On the topside, several layers of resistance now loom overhead. Short-term, XRP remains bearish while it trades below recent swing highs near $1.25 and $1.36, which act as initial recovery checkpoints.[2] Further up, the 50-day EMA is clustered around the mid-$1.40s, with the 100-day and 200-day EMAs near $1.47 and $1.68 respectively, forming a dense band of supply that would need to be reclaimed to meaningfully shift sentiment back toward neutral or bullish.[3]

For traders using technicals, these levels can help define scenarios: – As long as XRP remains below the key moving averages and recent swing highs, the path of least resistance is lower or sideways. – A decisive reclaim of the EMA cluster, backed by improving volume and ETF flows, would be an early sign that the bearish bias is starting to fade.

Etf Flows, Geopolitics, And What They Signal

The interplay between ETF flows and geopolitics is central to understanding XRP’s current risk profile. ETF data is a high-frequency sentiment gauge for institutions: heavy outflows typically reflect reduced conviction or a desire to cut exposure quickly, whereas steady inflows suggest that dips are being treated as opportunities.[1][7][9]

Recent patterns in Bitcoin and broader crypto ETFs point to a de-risking phase, which aligns with the spike in macro uncertainty.[1][3][7] At the same time, some research emphasizes that the story is not purely “capital leaving crypto” but also “capital rotating within the asset class” as investors rebalance among BTC, XRP, and other thematic products.[7][9] For XRP, that nuanced distinction matters: rotation can still hurt the price in the short term if it means net selling, but it also implies that institutional engagement remains intact rather than collapsing outright.

Geopolitical risk acts as a volatility amplifier.
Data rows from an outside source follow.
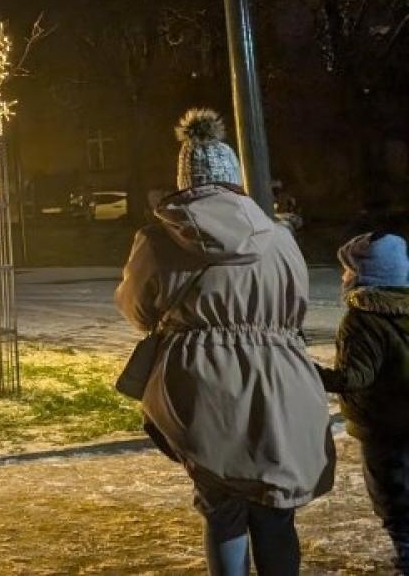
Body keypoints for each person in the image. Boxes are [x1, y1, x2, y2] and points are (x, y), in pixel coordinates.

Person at [115, 109, 335, 576]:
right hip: (279, 382)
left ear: (184, 180)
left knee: (222, 508)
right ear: (236, 180)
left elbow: (136, 310)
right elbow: (296, 309)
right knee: (276, 510)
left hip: (200, 387)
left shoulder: (157, 240)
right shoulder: (279, 237)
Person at [315, 231, 409, 573]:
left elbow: (354, 378)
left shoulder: (362, 318)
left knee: (393, 500)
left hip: (382, 426)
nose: (343, 276)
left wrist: (307, 372)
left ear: (367, 274)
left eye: (349, 269)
Headlines around ceasefires, sanctions, or security incidents can trigger abrupt shifts in risk tolerance, causing sharp intraday moves in correlated markets, including cryptocurrencies.[3][6] In such environments, leverage becomes a key vulnerability: derivatives positioning in XRP and other altcoins can be quickly unwound, forcing additional selling as margin calls and liquidations kick in.
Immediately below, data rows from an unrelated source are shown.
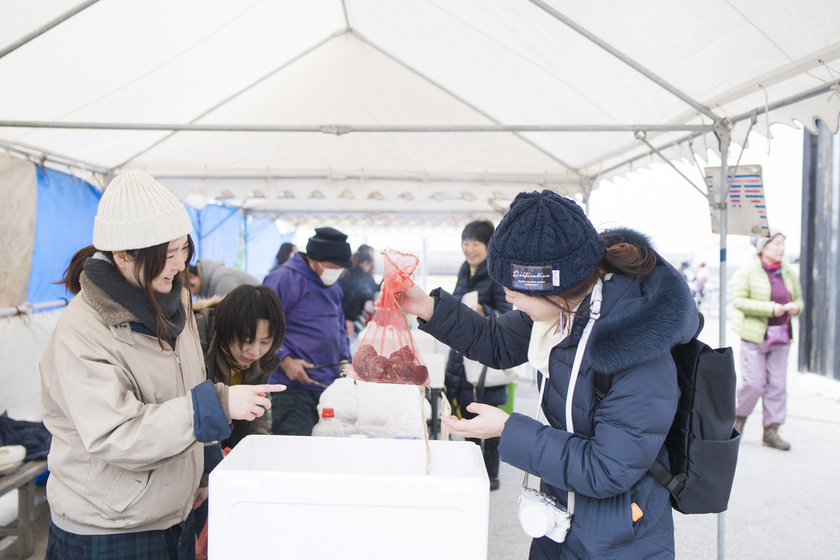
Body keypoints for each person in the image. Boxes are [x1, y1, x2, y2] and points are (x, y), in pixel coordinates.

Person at [395, 190, 698, 559]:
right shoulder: (563, 310)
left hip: (620, 535)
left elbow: (607, 469)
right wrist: (426, 306)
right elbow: (497, 341)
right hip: (559, 517)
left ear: (553, 286)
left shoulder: (637, 347)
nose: (510, 301)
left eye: (516, 293)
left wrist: (508, 429)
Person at [40, 171, 283, 559]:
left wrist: (203, 468)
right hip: (110, 527)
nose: (180, 263)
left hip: (175, 511)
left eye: (183, 249)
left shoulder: (175, 301)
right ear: (122, 256)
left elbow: (189, 384)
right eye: (167, 255)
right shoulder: (83, 330)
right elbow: (115, 433)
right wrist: (218, 404)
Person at [262, 227, 353, 436]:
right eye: (334, 266)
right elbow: (264, 328)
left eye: (342, 268)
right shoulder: (283, 279)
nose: (337, 271)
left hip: (327, 387)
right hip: (294, 389)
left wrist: (343, 360)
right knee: (296, 454)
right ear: (315, 259)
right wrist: (285, 360)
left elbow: (338, 326)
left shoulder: (333, 286)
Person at [445, 220, 512, 491]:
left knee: (492, 420)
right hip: (462, 355)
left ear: (488, 246)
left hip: (486, 360)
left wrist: (483, 310)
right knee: (468, 418)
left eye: (476, 243)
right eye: (466, 242)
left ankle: (492, 476)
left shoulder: (497, 273)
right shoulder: (465, 270)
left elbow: (509, 316)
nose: (469, 248)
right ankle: (474, 472)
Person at [731, 230, 803, 451]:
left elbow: (799, 299)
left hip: (781, 336)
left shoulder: (788, 272)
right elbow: (739, 300)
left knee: (778, 385)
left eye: (783, 244)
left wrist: (795, 308)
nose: (781, 248)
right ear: (763, 247)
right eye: (776, 244)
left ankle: (771, 431)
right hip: (755, 336)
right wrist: (771, 308)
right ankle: (738, 420)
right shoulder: (748, 270)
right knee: (753, 383)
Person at [194, 285, 286, 449]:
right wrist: (213, 453)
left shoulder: (262, 360)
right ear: (227, 326)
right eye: (246, 339)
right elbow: (190, 412)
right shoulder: (196, 341)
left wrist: (258, 444)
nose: (254, 352)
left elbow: (256, 413)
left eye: (265, 342)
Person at [339, 245, 380, 352]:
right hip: (350, 322)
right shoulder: (363, 276)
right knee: (350, 352)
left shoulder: (346, 272)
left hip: (342, 319)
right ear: (367, 262)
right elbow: (370, 295)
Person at [188, 259, 259, 298]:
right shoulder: (210, 285)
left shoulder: (221, 278)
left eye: (188, 290)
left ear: (192, 277)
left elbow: (231, 312)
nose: (191, 295)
Practical Takeaways For Traders

For traders and investors navigating this phase in XRP, a few practical points stand out:

1. Respect the trend With XRP trading below major moving averages and failing to keep pace with Bitcoin and Ethereum, assuming an automatic rebound can be costly.[2][3] Short-term strategies may favor trend-following or range trading around clearly defined support and resistance levels rather than aggressive bottom-fishing.
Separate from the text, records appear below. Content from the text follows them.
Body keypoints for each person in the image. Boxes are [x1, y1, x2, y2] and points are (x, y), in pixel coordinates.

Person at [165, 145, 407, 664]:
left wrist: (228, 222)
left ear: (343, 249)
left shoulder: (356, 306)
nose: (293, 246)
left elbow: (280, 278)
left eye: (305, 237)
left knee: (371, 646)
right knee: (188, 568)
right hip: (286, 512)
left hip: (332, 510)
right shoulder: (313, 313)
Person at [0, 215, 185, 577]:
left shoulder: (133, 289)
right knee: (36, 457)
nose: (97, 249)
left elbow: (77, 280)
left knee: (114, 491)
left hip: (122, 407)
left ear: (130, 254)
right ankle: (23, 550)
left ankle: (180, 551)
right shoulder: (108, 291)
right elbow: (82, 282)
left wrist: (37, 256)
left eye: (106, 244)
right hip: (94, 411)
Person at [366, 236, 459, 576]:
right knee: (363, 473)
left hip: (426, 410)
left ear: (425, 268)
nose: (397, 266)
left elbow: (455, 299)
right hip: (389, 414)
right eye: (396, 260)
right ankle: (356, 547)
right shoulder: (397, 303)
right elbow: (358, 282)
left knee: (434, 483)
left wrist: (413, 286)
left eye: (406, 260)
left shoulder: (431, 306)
2. Watch the ETF tape Monitoring weekly or even daily ETF flow data can provide early clues about shifts in institutional sentiment.[1][7][9] A transition from persistent outflows to stabilization and then sustained inflows would strengthen the case for a more durable recovery in XRP, especially if it coincides with improving technicals.

3. Factor in macro and geopolitical risk XRP’s recent underperformance is not happening in isolation; it is part of a broader reaction to geopolitical tensions and macro uncertainty.[1][3][6] Incorporating macro calendars, major geopolitical events, and risk sentiment indicators into your process can help contextualize price moves and avoid being blindsided by volatility spikes.

4. Use simulated environments to refine strategy In periods of elevated uncertainty, testing approaches in a simulated environment before committing real capital can be especially valuable. Traders can explore how different XRP strategies respond to ETF flow shocks, volatility spikes, and correlation shifts with Bitcoin and Ethereum, building rules for entries, exits, and position sizing that are robust across scenarios.

Ultimately, XRP’s current weakness is a product of both token-specific factors and broader market dynamics. Understanding how ETF flows, geopolitics, and technical structure interact can help traders move beyond headlines and make more disciplined decisions, whether they are positioning defensively, seeking tactical shorts, or patiently waiting for confirmation that the next leg of the cycle is taking shape.